The Bible clearly teaches exactly this point about Christ as active in the Old Testament. We have already seen Jude’s awareness that it was specifically Jesus who saved Israel out of Egypt. Paul highlighted the same idea for Israel’s wandering in the wilderness in 1 Corinthians 10:1–4: “For I do not want you to be unaware, brothers, that our fathers were all under the cloud, and all passed through the sea, and all were baptized into Moses in the cloud and in the sea, and all ate the same spiritual food, and all drank the same spiritual drink. For they drank from the spiritual Rock that followed them, and the Rock was Christ.”

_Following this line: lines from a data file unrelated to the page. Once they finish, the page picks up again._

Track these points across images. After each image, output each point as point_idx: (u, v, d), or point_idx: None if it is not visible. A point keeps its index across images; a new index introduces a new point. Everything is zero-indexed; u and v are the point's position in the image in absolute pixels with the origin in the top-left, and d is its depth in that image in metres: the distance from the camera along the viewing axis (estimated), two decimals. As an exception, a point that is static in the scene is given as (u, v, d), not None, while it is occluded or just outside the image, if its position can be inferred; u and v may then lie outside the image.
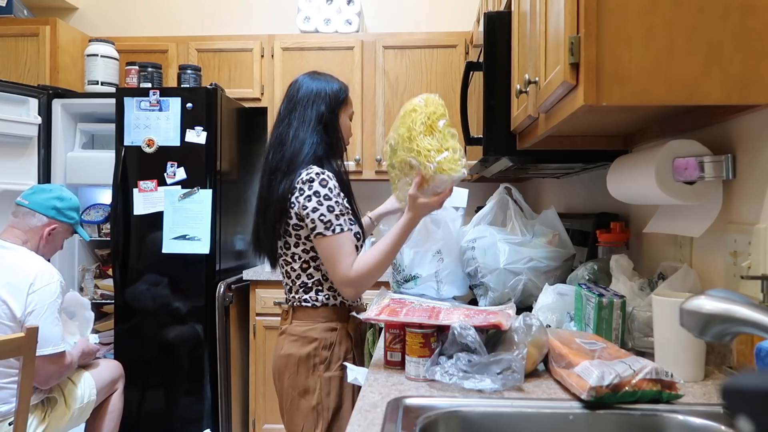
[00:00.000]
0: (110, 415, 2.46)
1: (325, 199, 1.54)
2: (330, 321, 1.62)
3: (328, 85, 1.70)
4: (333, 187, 1.56)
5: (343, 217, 1.56)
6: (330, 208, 1.54)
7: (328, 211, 1.54)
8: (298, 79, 1.72)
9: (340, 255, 1.54)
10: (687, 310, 0.79)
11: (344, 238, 1.55)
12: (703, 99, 1.00)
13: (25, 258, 2.14)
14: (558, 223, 1.89)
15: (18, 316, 2.00)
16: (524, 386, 1.10)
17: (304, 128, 1.63)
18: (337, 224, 1.54)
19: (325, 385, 1.60)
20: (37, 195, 2.28)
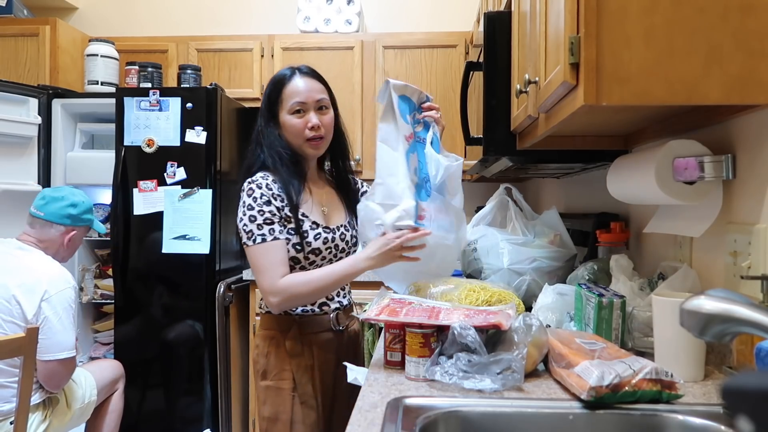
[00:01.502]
0: (110, 414, 2.46)
1: (248, 208, 1.50)
2: (269, 329, 1.60)
3: (266, 88, 1.62)
4: (258, 195, 1.50)
5: (268, 226, 1.49)
6: (251, 217, 1.49)
7: (250, 221, 1.49)
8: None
9: (260, 266, 1.48)
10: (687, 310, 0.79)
11: (264, 249, 1.48)
12: (703, 99, 1.00)
13: (40, 262, 2.15)
14: (559, 223, 1.89)
15: (29, 318, 2.01)
16: (524, 386, 1.10)
17: (252, 145, 1.62)
18: (258, 234, 1.48)
19: (262, 394, 1.58)
20: (51, 205, 2.25)
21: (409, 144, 1.55)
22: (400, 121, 1.54)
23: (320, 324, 1.61)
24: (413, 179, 1.54)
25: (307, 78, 1.60)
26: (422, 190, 1.56)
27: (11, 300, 2.01)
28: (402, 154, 1.53)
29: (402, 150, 1.53)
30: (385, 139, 1.54)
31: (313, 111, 1.57)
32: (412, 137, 1.57)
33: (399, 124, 1.54)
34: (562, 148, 1.59)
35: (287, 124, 1.58)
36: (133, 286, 2.98)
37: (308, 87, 1.58)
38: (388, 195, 1.52)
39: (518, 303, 1.53)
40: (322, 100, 1.60)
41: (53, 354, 2.02)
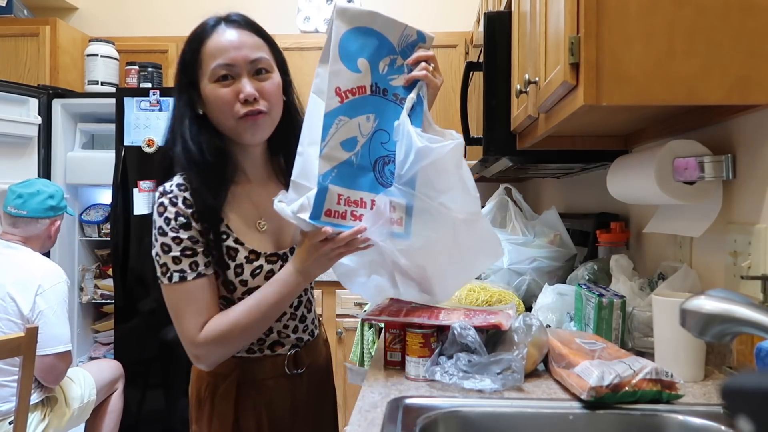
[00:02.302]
0: (110, 414, 2.46)
1: (160, 233, 1.09)
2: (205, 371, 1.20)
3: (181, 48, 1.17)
4: (173, 215, 1.09)
5: (188, 259, 1.08)
6: (165, 247, 1.09)
7: (163, 251, 1.09)
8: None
9: (178, 312, 1.10)
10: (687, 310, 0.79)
11: (183, 292, 1.09)
12: (703, 99, 1.00)
13: (31, 258, 2.16)
14: (559, 223, 1.89)
15: (25, 314, 2.03)
16: (524, 386, 1.10)
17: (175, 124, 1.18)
18: (174, 270, 1.08)
19: None
20: (31, 201, 2.24)
21: (352, 98, 1.06)
22: (338, 63, 1.04)
23: (273, 369, 1.21)
24: (338, 153, 1.04)
25: (238, 29, 1.13)
26: (368, 173, 1.08)
27: (6, 297, 2.02)
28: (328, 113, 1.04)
29: (333, 107, 1.04)
30: (320, 90, 1.06)
31: (247, 76, 1.11)
32: (367, 90, 1.08)
33: (337, 68, 1.04)
34: (562, 148, 1.59)
35: (210, 96, 1.11)
36: (133, 286, 2.98)
37: (238, 42, 1.11)
38: (304, 172, 1.06)
39: (518, 303, 1.53)
40: (259, 61, 1.12)
41: (50, 348, 2.03)
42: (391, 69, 1.11)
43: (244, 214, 1.17)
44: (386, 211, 1.08)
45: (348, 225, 1.05)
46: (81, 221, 3.41)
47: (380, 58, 1.10)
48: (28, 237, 2.24)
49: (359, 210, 1.07)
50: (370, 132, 1.09)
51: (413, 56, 1.14)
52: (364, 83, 1.08)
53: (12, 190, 2.27)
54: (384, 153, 1.10)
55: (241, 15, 1.17)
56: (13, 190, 2.28)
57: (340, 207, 1.05)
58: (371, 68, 1.08)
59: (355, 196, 1.07)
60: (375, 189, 1.09)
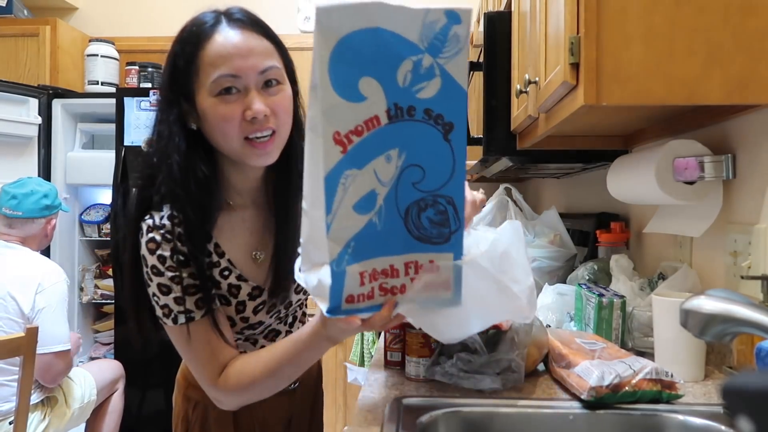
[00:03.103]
0: (110, 415, 2.46)
1: (155, 273, 0.95)
2: (195, 387, 1.09)
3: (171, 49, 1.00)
4: (168, 254, 0.94)
5: (191, 297, 0.96)
6: (163, 288, 0.95)
7: (161, 293, 0.96)
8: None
9: (191, 355, 1.00)
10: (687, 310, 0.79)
11: (194, 333, 0.97)
12: (703, 99, 1.00)
13: (30, 257, 2.17)
14: (559, 223, 1.89)
15: (26, 313, 2.03)
16: (524, 386, 1.10)
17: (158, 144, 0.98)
18: (179, 312, 0.96)
19: None
20: (25, 202, 2.24)
21: (359, 140, 0.72)
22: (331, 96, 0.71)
23: None
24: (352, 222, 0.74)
25: (243, 30, 0.94)
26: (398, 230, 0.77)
27: (6, 297, 2.02)
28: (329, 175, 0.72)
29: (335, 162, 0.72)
30: (316, 127, 0.72)
31: (255, 90, 0.93)
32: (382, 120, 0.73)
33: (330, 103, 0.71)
34: (562, 148, 1.59)
35: (209, 113, 0.93)
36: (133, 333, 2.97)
37: (245, 47, 0.93)
38: (312, 239, 0.78)
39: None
40: (270, 71, 0.94)
41: (48, 347, 2.02)
42: (416, 76, 0.74)
43: (242, 244, 1.03)
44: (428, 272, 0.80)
45: (377, 304, 0.80)
46: (81, 221, 3.41)
47: (397, 66, 0.73)
48: (26, 237, 2.24)
49: (390, 281, 0.79)
50: (395, 175, 0.75)
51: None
52: (376, 112, 0.73)
53: (5, 191, 2.26)
54: (418, 197, 0.77)
55: (245, 11, 0.97)
56: (6, 191, 2.27)
57: (364, 288, 0.78)
58: (384, 87, 0.73)
59: (382, 265, 0.78)
60: (410, 247, 0.79)
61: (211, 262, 1.00)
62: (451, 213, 0.79)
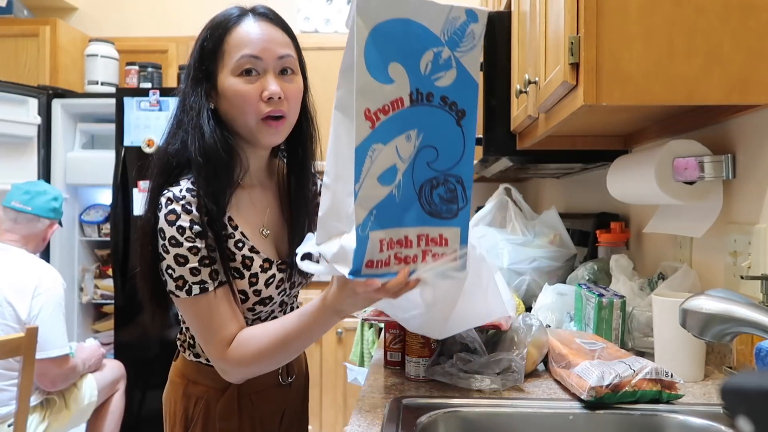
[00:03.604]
0: (111, 415, 2.46)
1: (173, 244, 1.00)
2: (197, 384, 1.15)
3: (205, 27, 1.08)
4: (187, 225, 1.00)
5: (207, 268, 1.01)
6: (180, 259, 1.00)
7: (177, 264, 1.00)
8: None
9: (202, 327, 1.03)
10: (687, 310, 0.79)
11: (205, 304, 1.01)
12: (703, 99, 1.00)
13: (27, 260, 2.15)
14: (559, 223, 1.89)
15: (23, 319, 2.00)
16: (524, 386, 1.10)
17: (173, 120, 1.07)
18: (193, 283, 1.01)
19: None
20: (37, 199, 2.25)
21: (385, 118, 0.82)
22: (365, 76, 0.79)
23: (266, 379, 1.14)
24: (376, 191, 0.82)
25: (266, 23, 1.05)
26: (413, 204, 0.87)
27: (3, 303, 2.00)
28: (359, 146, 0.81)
29: (365, 136, 0.81)
30: (345, 107, 0.84)
31: (273, 73, 1.03)
32: (405, 103, 0.83)
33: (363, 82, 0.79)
34: (562, 148, 1.59)
35: (230, 91, 1.02)
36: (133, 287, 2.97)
37: (268, 35, 1.04)
38: (335, 211, 0.87)
39: (518, 303, 1.53)
40: (286, 59, 1.05)
41: (45, 352, 2.00)
42: (435, 66, 0.84)
43: (251, 219, 1.09)
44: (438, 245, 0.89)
45: (392, 272, 0.86)
46: (81, 221, 3.41)
47: (420, 55, 0.83)
48: (27, 236, 2.23)
49: (404, 251, 0.87)
50: (413, 153, 0.85)
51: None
52: (401, 94, 0.83)
53: (18, 187, 2.29)
54: (431, 175, 0.88)
55: (269, 8, 1.09)
56: (18, 186, 2.29)
57: (383, 255, 0.85)
58: (408, 73, 0.83)
59: (398, 236, 0.86)
60: (422, 221, 0.88)
61: (225, 234, 1.05)
62: (460, 191, 0.90)
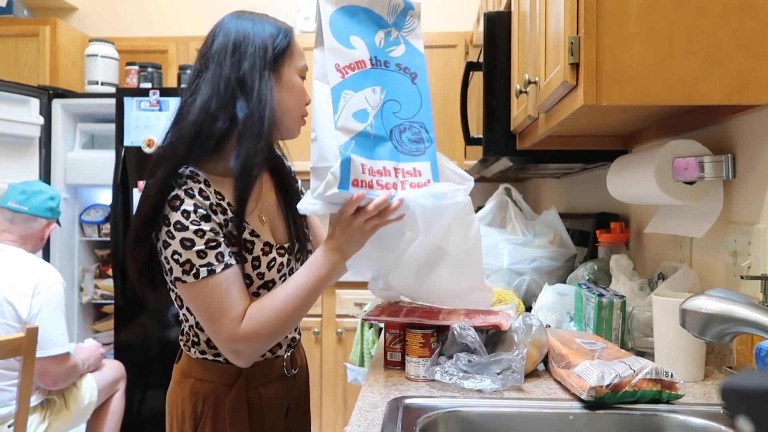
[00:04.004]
0: (111, 415, 2.46)
1: (178, 228, 1.03)
2: (204, 381, 1.16)
3: (255, 28, 1.12)
4: (191, 209, 1.04)
5: (213, 251, 1.04)
6: (186, 242, 1.03)
7: (184, 248, 1.03)
8: (218, 23, 1.17)
9: (211, 310, 1.05)
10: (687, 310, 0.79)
11: (214, 286, 1.04)
12: (703, 99, 1.00)
13: (26, 260, 2.15)
14: (559, 223, 1.89)
15: (24, 318, 2.00)
16: (524, 386, 1.10)
17: (215, 98, 1.07)
18: (200, 266, 1.03)
19: None
20: (33, 199, 2.24)
21: (352, 73, 1.08)
22: (332, 41, 1.08)
23: (272, 372, 1.19)
24: (352, 124, 1.05)
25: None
26: (386, 143, 1.08)
27: (3, 302, 1.99)
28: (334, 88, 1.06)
29: (337, 82, 1.06)
30: (322, 75, 1.09)
31: None
32: (367, 65, 1.10)
33: (331, 45, 1.08)
34: (562, 148, 1.59)
35: (293, 84, 1.13)
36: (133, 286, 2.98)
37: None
38: (322, 155, 1.08)
39: (518, 303, 1.53)
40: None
41: (45, 351, 2.00)
42: (387, 41, 1.13)
43: (250, 205, 1.11)
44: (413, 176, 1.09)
45: (376, 194, 1.04)
46: (81, 221, 3.41)
47: (374, 33, 1.12)
48: (24, 236, 2.22)
49: (384, 179, 1.07)
50: (380, 103, 1.09)
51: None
52: (362, 58, 1.09)
53: (14, 187, 2.27)
54: (398, 122, 1.10)
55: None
56: (15, 186, 2.27)
57: (365, 176, 1.04)
58: (366, 44, 1.10)
59: (377, 166, 1.06)
60: (396, 157, 1.09)
61: (226, 219, 1.09)
62: (424, 134, 1.13)
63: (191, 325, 1.17)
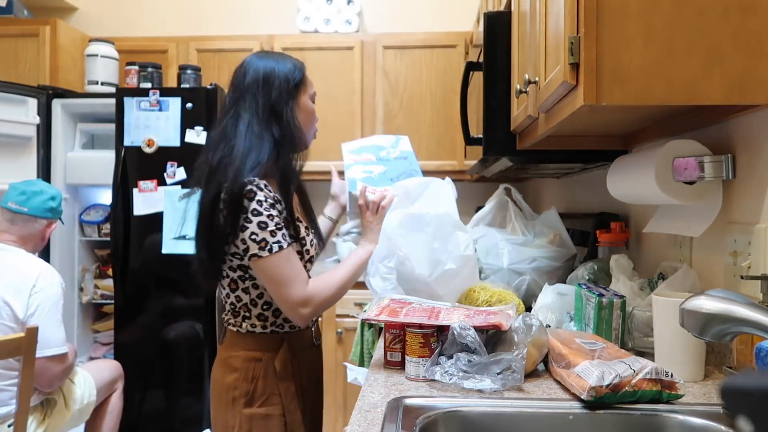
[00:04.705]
0: (110, 415, 2.46)
1: (254, 214, 1.30)
2: (253, 350, 1.40)
3: (279, 65, 1.44)
4: (263, 198, 1.32)
5: (280, 231, 1.33)
6: (262, 224, 1.30)
7: (260, 229, 1.30)
8: (244, 62, 1.47)
9: (285, 276, 1.32)
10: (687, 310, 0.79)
11: (285, 257, 1.32)
12: (703, 99, 1.00)
13: (25, 259, 2.14)
14: (559, 223, 1.89)
15: (20, 318, 2.00)
16: (524, 386, 1.10)
17: (256, 121, 1.38)
18: (273, 242, 1.31)
19: (245, 423, 1.38)
20: (33, 199, 2.23)
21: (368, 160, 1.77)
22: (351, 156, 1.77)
23: (304, 340, 1.48)
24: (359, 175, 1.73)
25: None
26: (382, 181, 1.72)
27: (0, 302, 2.00)
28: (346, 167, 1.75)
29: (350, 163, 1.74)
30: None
31: None
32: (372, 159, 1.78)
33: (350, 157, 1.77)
34: (562, 148, 1.59)
35: (308, 107, 1.47)
36: (133, 287, 2.98)
37: None
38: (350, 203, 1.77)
39: (518, 303, 1.53)
40: None
41: (41, 351, 1.98)
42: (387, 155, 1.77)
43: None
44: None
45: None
46: (81, 221, 3.41)
47: (379, 152, 1.77)
48: (24, 236, 2.22)
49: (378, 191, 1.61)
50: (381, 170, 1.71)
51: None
52: (371, 157, 1.75)
53: (14, 187, 2.26)
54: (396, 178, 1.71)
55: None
56: (15, 186, 2.26)
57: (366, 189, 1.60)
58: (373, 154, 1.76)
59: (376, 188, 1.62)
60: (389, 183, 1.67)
61: (281, 208, 1.37)
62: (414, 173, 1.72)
63: (245, 303, 1.40)
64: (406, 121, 3.44)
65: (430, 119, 3.44)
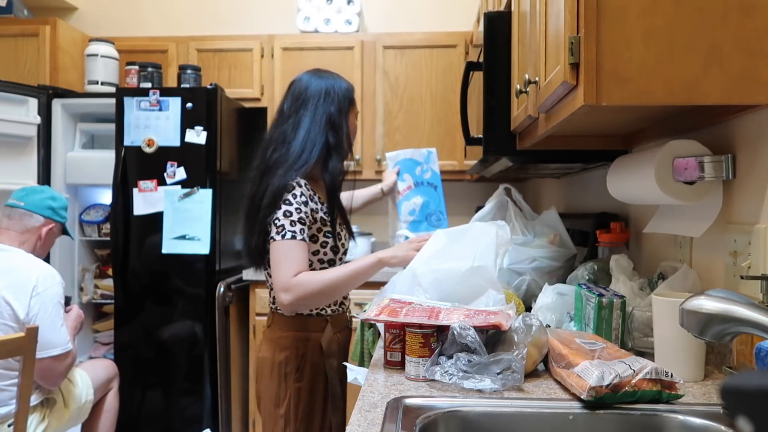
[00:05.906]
0: (106, 414, 2.46)
1: (285, 203, 1.50)
2: (302, 331, 1.61)
3: (336, 83, 1.65)
4: (299, 194, 1.52)
5: (300, 225, 1.50)
6: (287, 213, 1.50)
7: (284, 216, 1.49)
8: (303, 77, 1.66)
9: (280, 260, 1.47)
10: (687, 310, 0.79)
11: (290, 246, 1.48)
12: (703, 99, 1.00)
13: (25, 260, 2.14)
14: (559, 223, 1.89)
15: (21, 318, 2.00)
16: (524, 386, 1.10)
17: (315, 128, 1.59)
18: (289, 230, 1.48)
19: (294, 395, 1.59)
20: (31, 196, 2.25)
21: (407, 192, 2.11)
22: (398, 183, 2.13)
23: (343, 322, 1.71)
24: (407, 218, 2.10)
25: None
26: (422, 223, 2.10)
27: (0, 302, 1.99)
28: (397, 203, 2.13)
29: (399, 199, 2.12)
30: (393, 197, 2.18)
31: None
32: (411, 187, 2.11)
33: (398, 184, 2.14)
34: (562, 148, 1.59)
35: (354, 122, 1.70)
36: (133, 286, 2.98)
37: None
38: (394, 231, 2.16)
39: (518, 303, 1.53)
40: None
41: (46, 351, 2.00)
42: (422, 172, 2.14)
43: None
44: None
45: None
46: (81, 221, 3.41)
47: (414, 168, 2.13)
48: (22, 232, 2.21)
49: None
50: (420, 204, 2.10)
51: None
52: (410, 184, 2.12)
53: (19, 189, 2.30)
54: (429, 211, 2.11)
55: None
56: (20, 189, 2.31)
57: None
58: (411, 176, 2.13)
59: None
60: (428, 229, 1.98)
61: (318, 207, 1.58)
62: (442, 216, 2.13)
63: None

Astonishingly, Paul wrote to a gentile church that the exodus generation was our fathers, underscoring how believers of every era are connected as God’s one people. God’s old covenant people in the wilderness ate the same spiritual food that new covenant Christians eat today, showing how God’s one people are unified in one Savior. After all, “there is one God, and there is one mediator between God and men, the man Christ Jesus, who gave himself as a ransom for all, which is the testimony given at the proper time” (1 Tim. 2:5–6). The rock that provided for the Old Testament Israelites was Christ. It did not simply point ahead to Christ but was Christ, who was always received by faith in every age since the fall.
Second, Christ’s role as the Savior throughout redemptive history helps us see Him in all Scripture because, as the Westminster Confession says, the promises, types, and ordinances communicated the virtue and efficacy of His work to Old Testament believers. In other words, the means of grace that God provided in the Old Testament distributed Christ to those who would receive them with faith. The means of grace are God’s appointed instruments for conveying and applying Christ and his benefits to his people, creating or building up faith in them. In the New Testament, Word, sacrament, and prayer are the means of grace. As Romans 10:14–17 tells us, faith comes by hearing the Word of Christ proclaimed by a preacher. God uses the preached Word as His means of grace to create and deepen faith. So too, in the Old Testament, God used Israel’s various outward practices to do the same. Noah’s ark foresignified Christ, who shields His people from God’s wrath (1 Peter 3:18–22). Circumcision foresignified how Christ was cut off for His people, dying for their sins (Col. 2:11–15). The animal sacrifices fore-signified His death, offered up in our stead so that we would not have to die (Heb. 9–10). In the Old Testament, everyone who received these outward markers with true faith, not in the sign itself but in the One about Whom each sign taught, received Christ Himself and the virtue, efficacy, and benefits of His work.
So, as we read the Old Testament, we should remember that every time we read of a promise, a type, or an ordinance, Christ Himself is present in it. There are abundant mysteries to discover in God’s Word, knowing that Christ Himself is the topic of every page. The Old Testament Scripture was inspired to communicate Christ Himself and His benefits to God’s people of old. Still, it was written for our instruction as well, not as moral lessons, but so that we too might see Christ and have Him by the same faith that Abraham had.